ASSIGNED TASK | Your response should consist of the entries below, reproduced exactly and without their images.

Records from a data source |

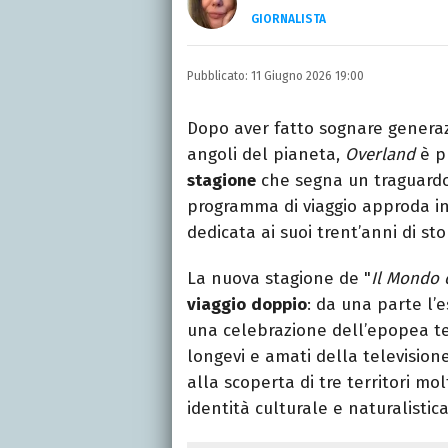
GIORNALISTA
Nella mia vita non posson
dell'inquietudine sul c
Pubblicato:
11 Giugno 2026 19:00
Dopo aver fatto sognare generazi
angoli del pianeta,
Overland
è p
stagione
che segna un traguardo 
programma di viaggio approda i
dedicata ai suoi trent’anni di sto
La nuova stagione de "
Il Mondo 
viaggio
doppio
: da una parte l’e
una celebrazione dell’epopea tel
longevi e amati della televisione
alla scoperta di tre territori mo
identità culturale e naturalistica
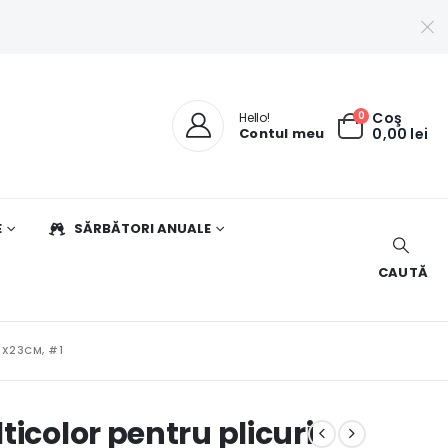
0
Coş
Hello!
Contul meu
0,00
lei
E
SĂRBĂTORI ANUALE
CAUTĂ
3X23CM, #1
icolor pentru plicuri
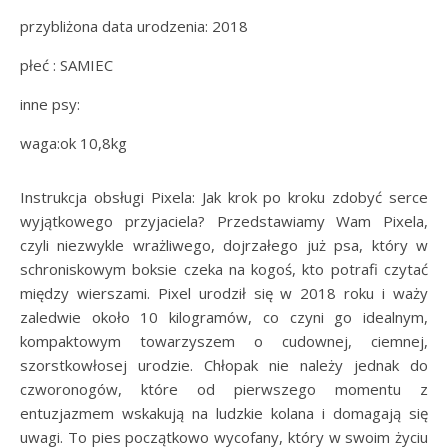
przybliżona data urodzenia: 2018
płeć : SAMIEC
inne psy:
waga:ok 10,8kg
Instrukcja obsługi Pixela: Jak krok po kroku zdobyć serce
wyjątkowego przyjaciela? Przedstawiamy Wam Pixela,
czyli niezwykle wrażliwego, dojrzałego już psa, który w
schroniskowym boksie czeka na kogoś, kto potrafi czytać
między wierszami. Pixel urodził się w 2018 roku i waży
zaledwie około 10 kilogramów, co czyni go idealnym,
kompaktowym towarzyszem o cudownej, ciemnej,
szorstkowłosej urodzie. Chłopak nie należy jednak do
czworonogów, które od pierwszego momentu z
entuzjazmem wskakują na ludzkie kolana i domagają się
uwagi. To pies początkowo wycofany, który w swoim życiu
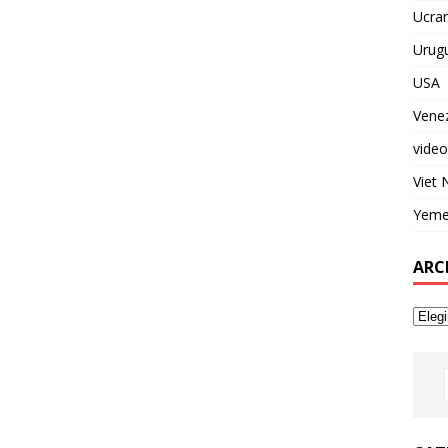
Ucran
Urug
USA
Vene
video
Viet
Yem
ARC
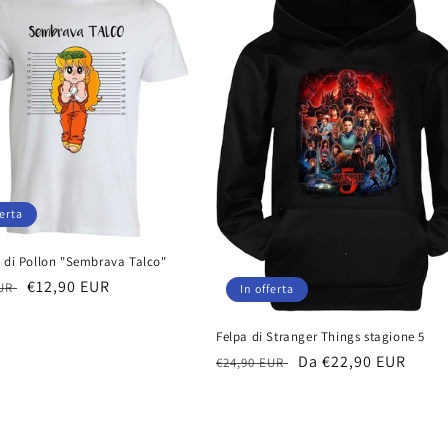
ferta
a di Pollon "Sembrava Talco"
Prezzo
€12,90 EUR
EUR
In offerta
scontato
Felpa di Stranger Things stagione 5
Prezzo
Prezzo
Da €22,90 EUR
€24,90 EUR
di
scontato
listino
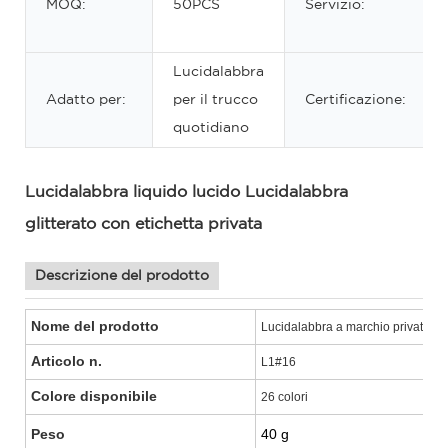
MOQ:
50PCS
Servizio:
Lucidalabbra
Adatto per:
per il trucco
Certificazione:
quotidiano
Lucidalabbra liquido lucido Lucidalabbra
glitterato con etichetta privata
Descrizione del prodotto
Nome del prodotto
Lucidalabbra a marchio privato
Articolo n.
L1#16
Colore disponibile
26 colori
Peso
40 g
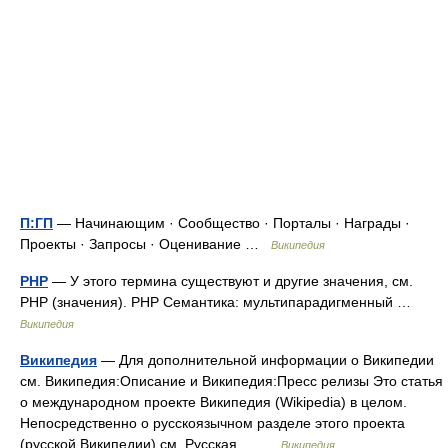
П:ГП
— Начинающим · Сообщество · Порталы · Награды ·
Проекты · Запросы · Оценивание …
Википедия
PHP
— У этого термина существуют и другие значения, см.
PHP (значения). PHP Семантика: мультипарадигменный …
Википедия
Википедия
— Для дополнительной информации о Википедии
см. Википедия:Описание и Википедия:Пресс релизы Это статья
о международном проекте Википедия (Wikipedia) в целом.
Непосредственно о русскоязычном разделе этого проекта
(русской Википедии) см. Русская… …
Википедия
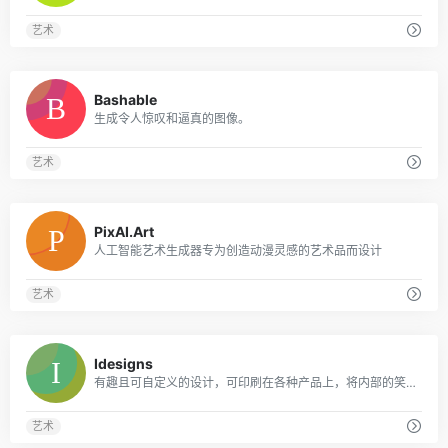
艺术
0
Bashable
生成令人惊叹和逼真的图像。
艺术
0
PixAI.Art
人工智能艺术生成器专为创造动漫灵感的艺术品而设计
艺术
0
Idesigns
有趣且可自定义的设计，可印刷在各种产品上，将内部的笑话和兴趣转化为难忘的礼物。
艺术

EXERCISE SOLUTION |
GIORNALISTA
Nella mia vita non posson
dell'inquietudine sul c
Pubblicato:
11 Giugno 2026 19:00
Dopo aver fatto sognare generazi
angoli del pianeta,
Overland
è p
stagione
che segna un traguardo 
programma di viaggio approda i
dedicata ai suoi trent’anni di sto
La nuova stagione de "
Il Mondo 
viaggio
doppio
: da una parte l’e
una celebrazione dell’epopea tel
longevi e amati della televisione
alla scoperta di tre territori mo
identità culturale e naturalistica
0
Coş
Hello!
Contul meu
0,00
lei
E
SĂRBĂTORI ANUALE
CAUTĂ
3X23CM, #1
icolor pentru plicuri
przybliżona data urodzenia: 2018
płeć : SAMIEC
inne psy:
waga:ok 10,8kg
Instrukcja obsługi Pixela: Jak krok po kroku zdobyć serce
wyjątkowego przyjaciela? Przedstawiamy Wam Pixela,
czyli niezwykle wrażliwego, dojrzałego już psa, który w
schroniskowym boksie czeka na kogoś, kto potrafi czytać
między wierszami. Pixel urodził się w 2018 roku i waży
zaledwie około 10 kilogramów, co czyni go idealnym,
kompaktowym towarzyszem o cudownej, ciemnej,
szorstkowłosej urodzie. Chłopak nie należy jednak do
czworonogów, które od pierwszego momentu z
entuzjazmem wskakują na ludzkie kolana i domagają się
uwagi. To pies początkowo wycofany, który w swoim życiu
Ucran
Urug
USA
Vene
video
Viet
Yem
ARC
ferta
a di Pollon "Sembrava Talco"
Prezzo
€12,90 EUR
EUR
In offerta
scontato
Felpa di Stranger Things stagione 5
Prezzo
Prezzo
Da €22,90 EUR
€24,90 EUR
di
scontato
listino
MOQ:
50PCS
Servizio:
Lucidalabbra
Adatto per:
per il trucco
Certificazione:
quotidiano
Lucidalabbra liquido lucido Lucidalabbra
glitterato con etichetta privata
Descrizione del prodotto
Nome del prodotto
Lucidalabbra a marchio privato
Articolo n.
L1#16
Colore disponibile
26 colori
Peso
40 g
П:ГП
— Начинающим · Сообщество · Порталы · Награды ·
Проекты · Запросы · Оценивание …
Википедия
PHP
— У этого термина существуют и другие значения, см.
PHP (значения). PHP Семантика: мультипарадигменный …
Википедия
Википедия
— Для дополнительной информации о Википедии
см. Википедия:Описание и Википедия:Пресс релизы Это статья
о международном проекте Википедия (Wikipedia) в целом.
Непосредственно о русскоязычном разделе этого проекта
(русской Википедии) см. Русская… …
Википедия
艺术
0
Bashable
生成令人惊叹和逼真的图像。
艺术
0
PixAI.Art
人工智能艺术生成器专为创造动漫灵感的艺术品而设计
艺术
0
Idesigns
有趣且可自定义的设计，可印刷在各种产品上，将内部的笑话和兴趣转化为难忘的礼物。
艺术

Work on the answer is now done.